東京藝芸術大学の130年の歴史を概観できる展覧会でした。無料のパンフレットも充実していて読みごたえがあります。展覧会は2部構成で、第1部で学校と先生の歴史、第2部で学生たちの歴史を振り返ります。1部ではデッサン、模写を基本とする芸大の教育がコレクションとともに紹介されています。会場入ってすぐの「靴屋の親爺」に眼を奪われました。レンブラントを彷彿とさせる力強さ。隣には高橋由一の「鮭」が。珍しいところでは国宝の「絵因果経」も。これは藝大の最初のコレクションの一つだそうです。谷文晁のコレクションも出ていました。1部のラストは上村松園「序の舞」と狩野芳崖「悲母観音」という華麗な並びです。2部は卒業制作、主に自画像ですが、100点以上並ぶと壮観です。この顔ぶれを眺めていると、藝大が日本美術に果たした役割の大きさが窺いしれます。とりわけ、青木繁、藤田嗣治の作品に特に眼を惹かれますが、宮島達男の自画像(?)が面白いことになっていました。最後にヨーゼフ・ボイスが藝大を訪れた際に学生との対話で使われたという黒板が展示されていました。ボイスは学生に「拡張された芸術概念」や「社会彫刻」について説明したのですが、最後まで議論はかみ合わなかったそうです。ボイスはその日の夕方、草月ホールでのパフォーマンスの後で「芸術大学とか画廊みたいな所で営まれているものだけが芸術だと思ってはならない」という言葉を残していたとか・・・。

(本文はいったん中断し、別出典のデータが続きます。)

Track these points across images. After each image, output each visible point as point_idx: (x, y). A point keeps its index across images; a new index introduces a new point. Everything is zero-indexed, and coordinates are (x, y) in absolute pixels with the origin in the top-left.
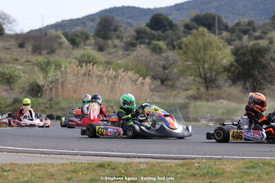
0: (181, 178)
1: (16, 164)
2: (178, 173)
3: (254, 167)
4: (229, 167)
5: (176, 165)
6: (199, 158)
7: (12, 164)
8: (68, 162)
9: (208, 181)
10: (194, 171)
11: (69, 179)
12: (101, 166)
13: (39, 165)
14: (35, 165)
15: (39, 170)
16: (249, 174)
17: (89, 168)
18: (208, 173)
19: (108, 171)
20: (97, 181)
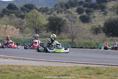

鑑賞後は藝大アートプラザにも寄ってきました。ここでは「藝大の猫展2020」が開催されています。藝大の学生さんによる愛猫たちの作品の数々。個性豊かで愛らしい猫たち。思わず欲しくなってしまいます・・・。小腹も空いたので、アートプラザの前のキッチンカーでハンドドリップのコーヒーとケーキサンドを頂いてきました。ケーキサンドは2枚のチョコクッキーの間にチーズケーキがサンドされているお菓子ですが、独特の食感で美味しゅうございました・・・。